After loading a model, you’ll rely on a method called Compose, which is a member of the transforms class found in the torchvision package. Here are the steps:
- Resize the image to the size the model needs.
- Crop the image from the center
- Create a tensor. That’s an image version of the vectors we mentioned earlier. (The difference is these tensors have several dimensions.)
- Normalize the data in the tensor. This refers to the statistical concept of normalization, and it moves the data such that it centers around 0. This step essentially aligns the object found in the image with the individual images of the sets we’re comparing the image to.
Although you can find these steps in the documentation, try asking ChatGPT or Google Gemini about them, with the simple prompt: “Show me some sample Python code that uses the Compose method in torchvision.” (It will likely show you an entire app, not just this part of it.)
It’s important to understand that the Compose method will return a function that serves as a preprocessor that you can then use multiple times over for the images you load.

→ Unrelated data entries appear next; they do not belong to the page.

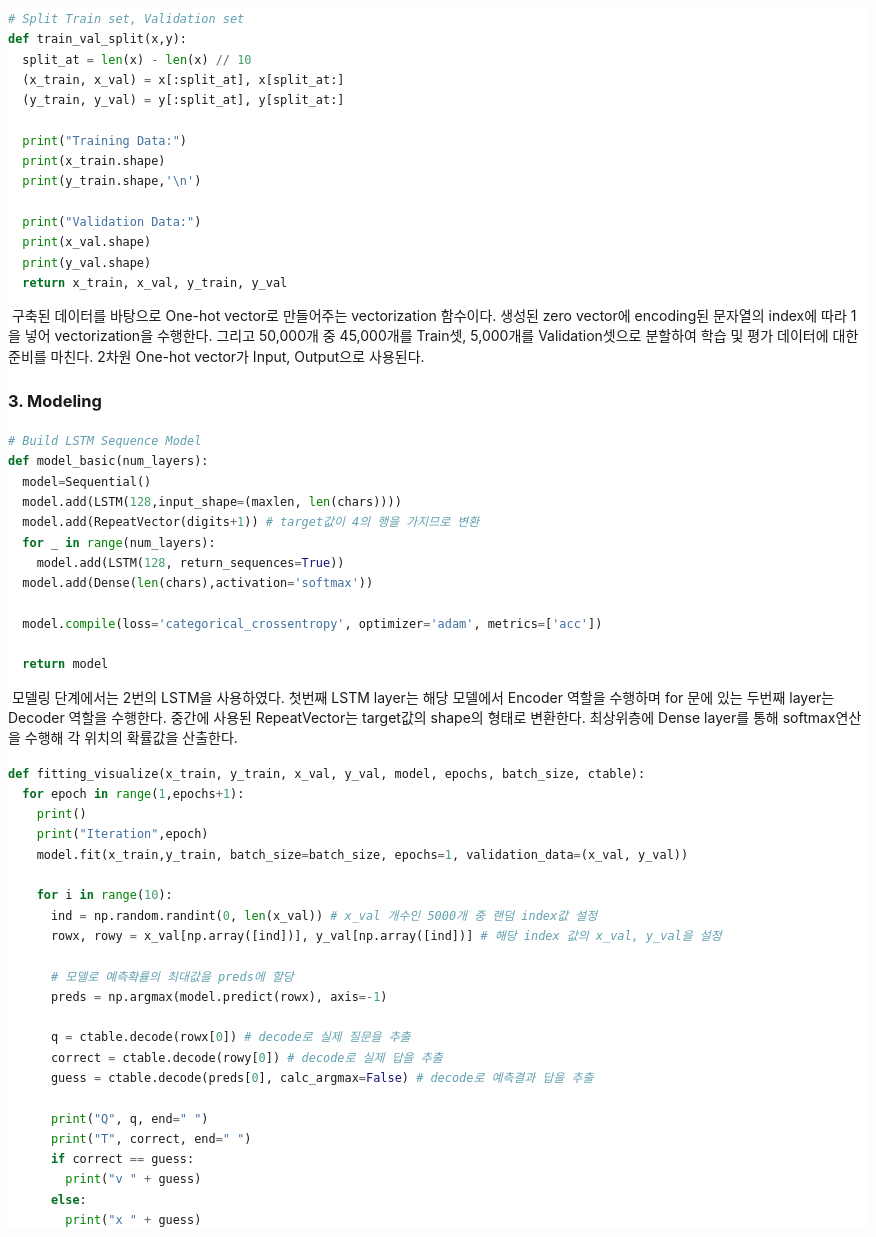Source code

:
 ```python
# Split Train set, Validation set
def train_val_split(x,y):
  split_at = len(x) - len(x) // 10
  (x_train, x_val) = x[:split_at], x[split_at:]
  (y_train, y_val) = y[:split_at], y[split_at:]

  print("Training Data:")
  print(x_train.shape)
  print(y_train.shape,'\n')

  print("Validation Data:")
  print(x_val.shape)
  print(y_val.shape)
  return x_train, x_val, y_train, y_val
```

 구축된 데이터를 바탕으로 One-hot vector로 만들어주는 vectorization 함수이다. 생성된 zero vector에 encoding된 문자열의 index에 따라 1을 넣어 vectorization을 수행한다. 그리고 50,000개 중 45,000개를 Train셋, 5,000개를 Validation셋으로 분할하여 학습 및 평가 데이터에 대한 준비를 마친다. 2차원 One-hot vector가 Input, Output으로 사용된다.


### **3\. Modeling**

```python
# Build LSTM Sequence Model
def model_basic(num_layers):
  model=Sequential()
  model.add(LSTM(128,input_shape=(maxlen, len(chars))))
  model.add(RepeatVector(digits+1)) # target값이 4의 행을 가지므로 변환
  for _ in range(num_layers):
    model.add(LSTM(128, return_sequences=True))
  model.add(Dense(len(chars),activation='softmax'))

  model.compile(loss='categorical_crossentropy', optimizer='adam', metrics=['acc'])

  return model
```

 모델링 단계에서는 2번의 LSTM을 사용하였다. 첫번째 LSTM layer는 해당 모델에서 Encoder 역할을 수행하며 for 문에 있는 두번째 layer는 Decoder 역할을 수행한다. 중간에 사용된 RepeatVector는 target값의 shape의 형태로 변환한다. 최상위층에 Dense layer를 통해 softmax연산을 수행해 각 위치의 확률값을 산출한다.

```python
def fitting_visualize(x_train, y_train, x_val, y_val, model, epochs, batch_size, ctable):
  for epoch in range(1,epochs+1):
    print()
    print("Iteration",epoch)
    model.fit(x_train,y_train, batch_size=batch_size, epochs=1, validation_data=(x_val, y_val))

    for i in range(10):
      ind = np.random.randint(0, len(x_val)) # x_val 개수인 5000개 중 랜덤 index값 설정
      rowx, rowy = x_val[np.array([ind])], y_val[np.array([ind])] # 해당 index 값의 x_val, y_val을 설정

      # 모델로 예측확률의 최대값을 preds에 할당
      preds = np.argmax(model.predict(rowx), axis=-1) 

      q = ctable.decode(rowx[0]) # decode로 실제 질문을 추출
      correct = ctable.decode(rowy[0]) # decode로 실제 답을 추출
      guess = ctable.decode(preds[0], calc_argmax=False) # decode로 예측결과 답을 추출
    
      print("Q", q, end=" ")
      print("T", correct, end=" ")
      if correct == guess:
        print("v " + guess)
      else:
        print("x " + guess)
```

You can actually call the Compose method before you read in any images; then you can read in an image and send it to the preprocessor method that Compose returns.
Next, you’ll take the preprocessed image data and pass it into the model for the actual image classification. This will return a list of possible matches, each with their score (such as 85 percent for “dog,” as we mentioned earlier.) However, it won’t actually have the word “dog”; instead, it will have the index of dog in the list we linked to earlier.
Finally, you’ll use a JSON loader with the URL to the list. You’ll load it in as an array, and you’ll find the item in the array whose index matches what you got back from the model.
And there you have it! You can create an image classifier pretty quickly.
Learning More and Writing Code
After understanding the above, you’ll be ready for some sample code. While we’re not providing code here in this article, head over to ChatGPT and put in the following prompt:
“Can you show me a basic example of an image classifier in Python using the torchvision library and the resnet18 model? I want to be able to search for things like cats, dogs, station wagons, and lighthouses. The code should include a call to transforms.Compose.”
You should get a nice example that does the same steps we just described. And then try it with Google Gemini and see if you get a similar example (spoiler alert: you will).
Look through each line carefully, and then ask either chatbot to explain the lines. For example, when I did it, I saw several lines for the Compose method that builds the preprocessor; I started asking Gemini about that code. Here are some possible questions you could ask:
- “In this code, does transforms.Compose do the actual classification?”
- “What type of object does transforms.Compose return?”
Pro tip: This question returned a nice explanation of how Compose returns a “callable object” whereas you’ll note earlier I said it returns a function. There’s a technical difference there (although most people just call it a function); if you’re new to Python, you might want to ask a follow-up question such as:
- “In Python, what is the difference between a function and a callable object?”
Continue going through the AI-generated code, and keep asking questions to learn what each line does. Here are more questions to consider:
- “What does the no_grad function do?”
- “Is the object returned from the resnet18 method a function or a callable object? I see that I’m using it like a function.”
You’ll probably get a pretty good discussion of what it does inside and how it works. But if not, ask!
Conclusion
The rapid evolution of AI has made this an interesting time for tech professionals. Not only can you build interesting tools like an image classifier, but you can also rely on AI (via chatbots such as ChatGPT and Gemini) to help you understand how they work. Good luck!